After the movie, Liz and Pete and I had a lively debate about who should have been cast as Sonny. Reuniting ONJ with John Travolta, we decided, would probably have been pretty amazing, but Xanadu might possibly have been about 400% even more improved if they’d had the foresight to cast Kevin Kline, who at the time was already a huge Broadway star but was only just starting to branch into Hollywood. Who can say what would have happened if his first movie musical had been Xanadu instead of Pirates of Penzance? Something MAGICAL, maybe.
Then again, it’s equally possible that even Kevin Kline couldn’t have rescued the mostly-hot mess that is Xanadu. We’ll never know, I guess.

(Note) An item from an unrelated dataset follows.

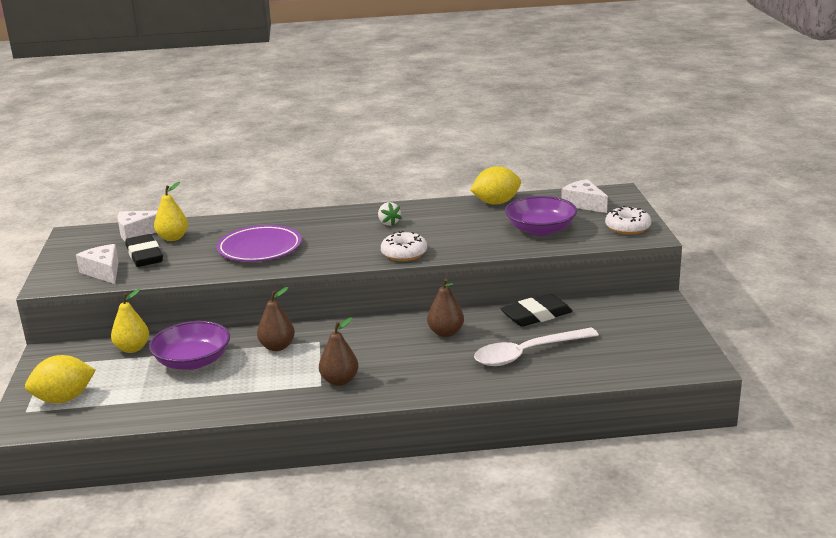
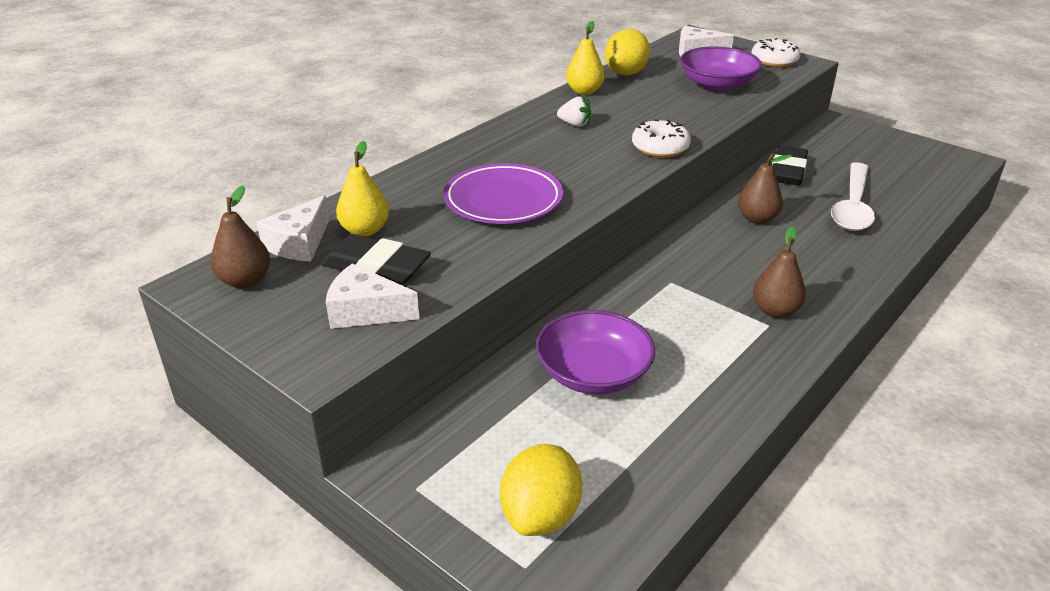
camera: 45 degrees left, 10 degrees up
(132, 348) = (490, 399): yellow pear -> yellow pear (584, 91)
(277, 347) = (645, 309): brown pear -> brown pear (245, 281)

All of that said, I do think Xanadu is worth watching if you’ve never seen it. Because like I said, it fails, but it fails interestingly. Not to mention, it possesses some of the most hilariously cockamamie early 80s craziness you have ever laid your eyes on, like the whole thing fell off the side of an airbrushed stoner’s van on the way to a Pink Floyd concert. (The linked video of the title track “Xanadu” above, by the way, apparently cuts out the completely random and utterly whacko segue halfway through the number into some kind of glam rock-slash-swing-slash-country… thing. Peter referred to it as “the most awesomely WTF sequence ever”, and I… can’t disagree with him, really.) It’s not that there’s no awesomeness there; it’s just that the various bits of awesomeness never managed to gel into a whole.

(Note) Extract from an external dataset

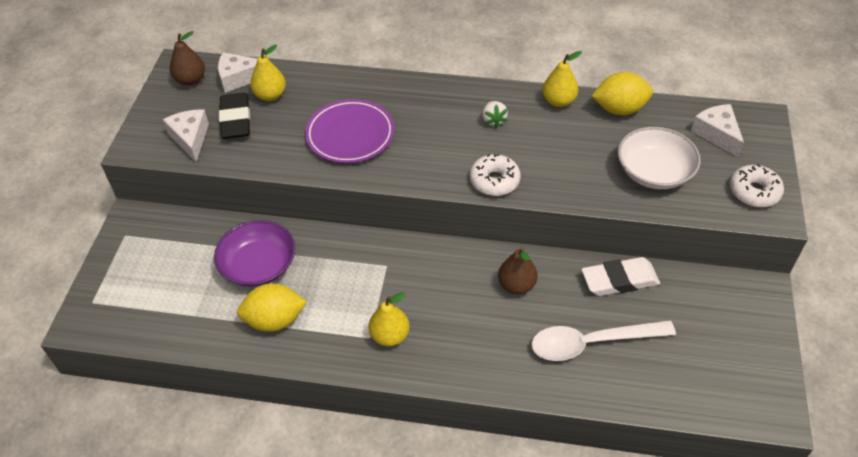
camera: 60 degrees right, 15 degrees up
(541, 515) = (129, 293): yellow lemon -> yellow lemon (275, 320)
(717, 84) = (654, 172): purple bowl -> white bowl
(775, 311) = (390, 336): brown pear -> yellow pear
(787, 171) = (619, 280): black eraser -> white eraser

Liz, by contrast, has a rather better opinion of it than me, despite also not seeing it until as an adult, albeit over ten years ago. Her verdict is that it is “wonderfully ridiculous”, and a lot of fun if you’re willing to just go with it.
PETER: Even the bad acting can’t destroy how incredible the music was and the magical 80s-ness of it for me. I love it even though I realize it’s objectively not the greatest movie.
I do see why Xanadu became a cult fave. And I also really do wonder if I would have been more able to forgive its (glaring) flaws if I had, like Peter, seen it as a kid in the theater instead of, you know, less than a week ago. Nostalgia, as we’ve pretty conclusively demonstrated in this blog series, is a powerful thing.
And so, the MRGN Nostalgia Love to Reality Love 1-10 Scale of Awesomeness, divided by necessity!
Nostalgia: 2 (because I remember all the radio play the music got)
Reality: 4 (though I give the soundtrack a 7)
And now, I turn it over to you, O my Peeps! Did you see Xanadu back in the day? Did you love it then? Do you think you’d still love it now? Are you ever going to get “Magic” out of your head? Am I? Do we even want to? Tell me your thoughts!
And then, have a lovely two weeks, and come back for more! I can tell you now, the MRGN lineup for October is gonna be awesome. See you then!